What is the difference between character rigging for Video Games and Film?


#1

Hey everyone!

I want to know the difference between rigging for video games and film. I’m currently learning to rig characters so I want to know if I have to learn each differently and/or the software used to rig for games and film.

Also, let’s say I am a rigger for the video game industry, can I switch to a film studio for rigging?

I only know Maya for now.

Thanks in Advance :slight_smile:


#2

Rigging for film-especially VFX- is going to be way more complex and task specific than games. The goal is not real-time performance and generic plug-and-play between characters and actions. But solving complex issues that maybe only a few shots require. And rigging is a bit different still for feature animation where its more complex than a games rig-but the same character may appear over and over in hundreds of shots and may require a certain look and feel. A physical personality if you will. Since I am not a rigger but I found a useful paper which gives you some real perspective on all the variations. So check this out.
http://citeseerx.ist.psu.edu/viewdoc/download?doi=10.1.1.474.9719&rep=rep1&type=pdf


#3

Take a look at the god of war rigs and you see they are getting closer to film rigs. With the new consoles next year the lines will blend even more.

Here at 25min

Feature film rigs are goin in that direction. Simmulated muscles snd fat. Nothing one could do without special tools.


#4

I think a good explanation came from a presentation on quaternion skinning for crysis years back at siggraph. It was part of a group of presentations i went to see, and in it the presenter brought up some slides discussing storage of data in bits, and timing comparisons of miliseconds and i could see how vastly different that was from feature rigs where 24fps was a fast rig


#5

I just skimmed through it and I really loved the topics. I will read it once I am free. Thanks for this! It may answer my questions fully :slight_smile:


#6

Saw the whole video! Thanks for this.

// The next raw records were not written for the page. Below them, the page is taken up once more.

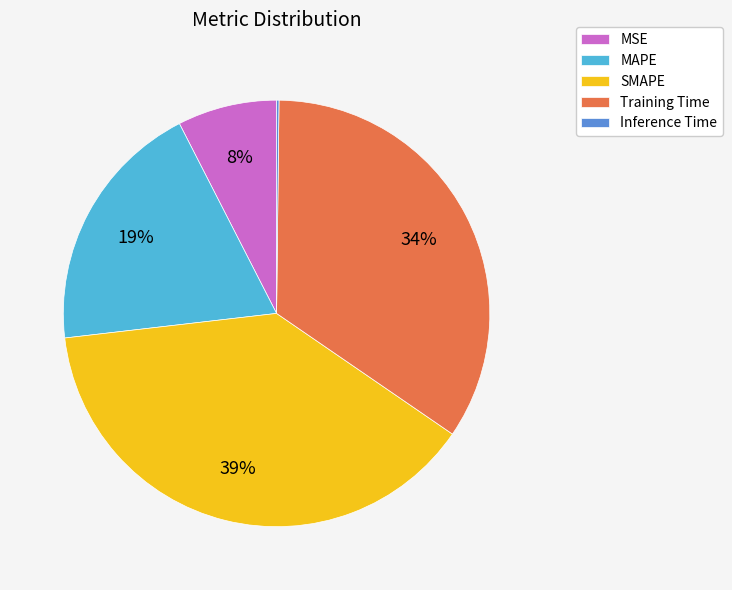

To the nearest percent, what is the average slice percentage?

20%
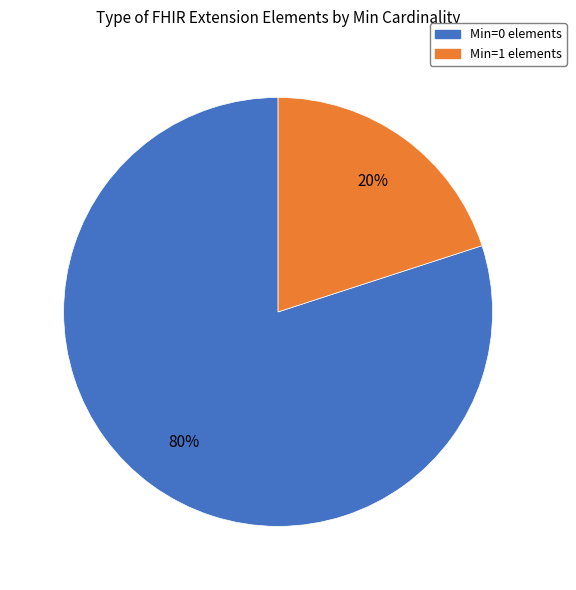

Is there a majority slice in this chart?

Yes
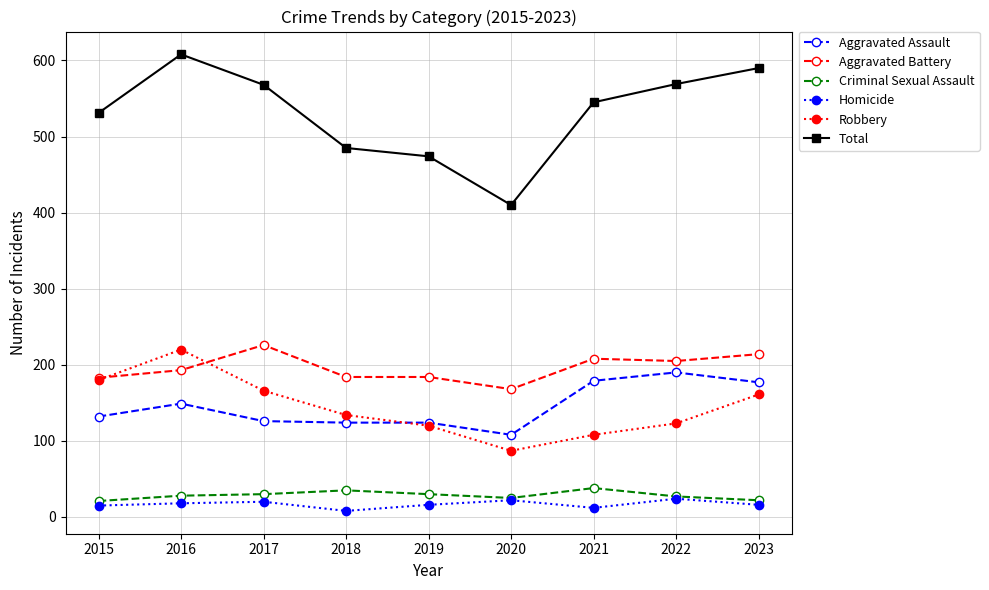

True or false: Homicide and Robbery intersect in this chart.

False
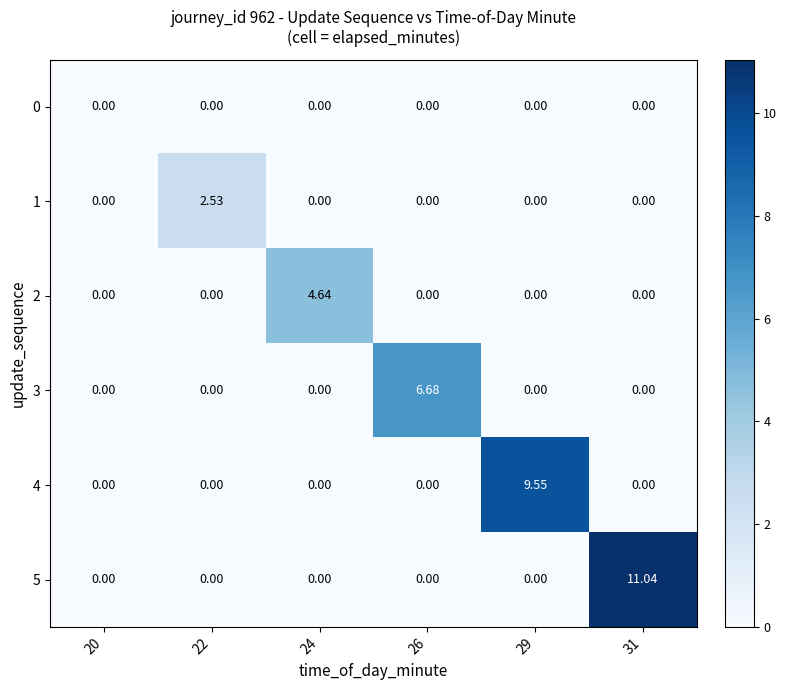

Which series has the largest total across all categories?

5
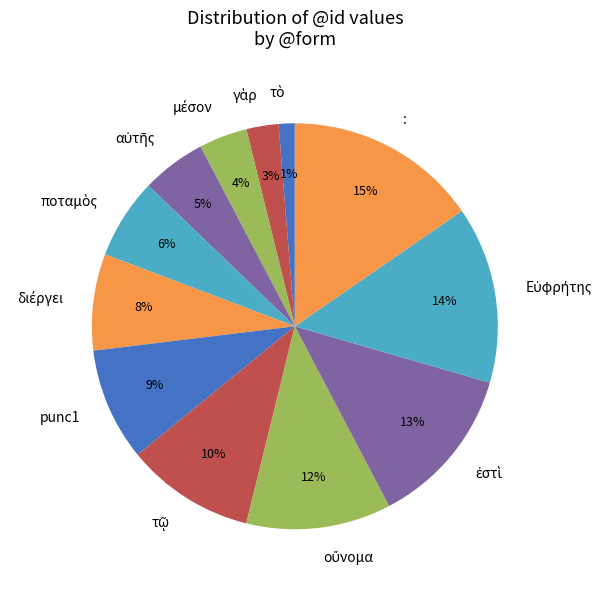

How many slices are in this pie chart?

12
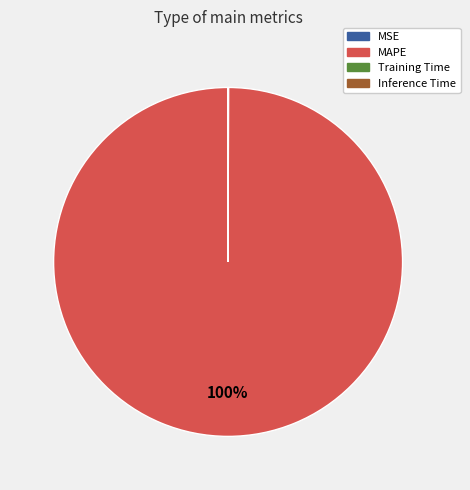

Which category accounts for the majority?

MAPE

It more or less answered my questions :slight_smile:


#7

If you learn to do it the right way.


#8

There’s a difference between rigging by yourself or by a skilled team for AAA titles, be it games or movies.
For you personally, most probably for lowpoly game models you would use fewer bones for joints (no additional bone for a knee\elbow, or each knuckle for a better deformation), simpler general rigging for lowpoly models (no soft body simulation, no clothes simulation, no hair simulation). You would stick with blendshapes for facial animation, rather than bones facial approach.
So in a nutshell, for lowpoly models fewer bones, no complex sims, no muscle or tissue simulation. Just direct deformation.


#9

For precision -particularly for VFX you might be rigging for context moreso than anywhere else.
Say in a monster film some poor helpless back ground character basically has to get torn-in-half.
And this is their only appearrance. Its just an ‘eww!’ moment.

You and animation might be going back and forth while together you get this one shot approved by the client (and they have the last word).
In this case you might be helping animation do the ‘tear’ -the ‘thing’ doing the tearing as well as the regular body kinematics of the character. You also might be working with or much closer to raw scan data. The more one-off a character shot might be the less amount of time other departments might spend ‘bullet proofing’ the assets for you. Therefor more things for you to workaround.

Games likely never work like that.


#10

Will check it out. Thanks!


#11

I was thinking on the same lines. Thank you for your answer :slight_smile:


#12

So basically FILM= more complex rigging and harder and GAMES= less complex and easier rigging?


#13

Depends.
Film might be very ‘complex’-but maybe messy too. But- It might only have to work for one shot only.

Games -the rig has to work as perfectly as possible no matter what the player has the character do.
Maybe needs to be ‘simpler’ but also much more ‘bullet-proof’ and anticipate the unexpected.

Check all the angles and focus on what you think you might like to do.


#14

Understood. Thanks!


#15

Sorry it wasnt my intention to suggest in anyway that one was easier than the other.

In general both have their unique challenges not just in rigging but in anything. Rigging, animation, ligbting, fx. For VFX studios doing film the bar keep rising and rigs get so complex that sometimes multiple characters in a single scene can’t perform interactively, simulations take tens of hours and render take days to get back. As the tools and computers get faster, the bar for quality just goes up and up.

Videos games have a different challenge. They can’t achieve the same (yet) but they can get close and the expectation is always to match what is possible but in realtime. It take a whole different approach and mindset to create something that can look somewhat similar but realtime in stead of thousands of core hours

Both are challenging but the goals and challenges are different.


#16

Hmmmm. Makes sense. Thank you for this insight!


#18

See all of those replies on top^
They do answer a major part of the questions :stuck_out_tongue:


#19

Thanks for the information and it did answer all my questions.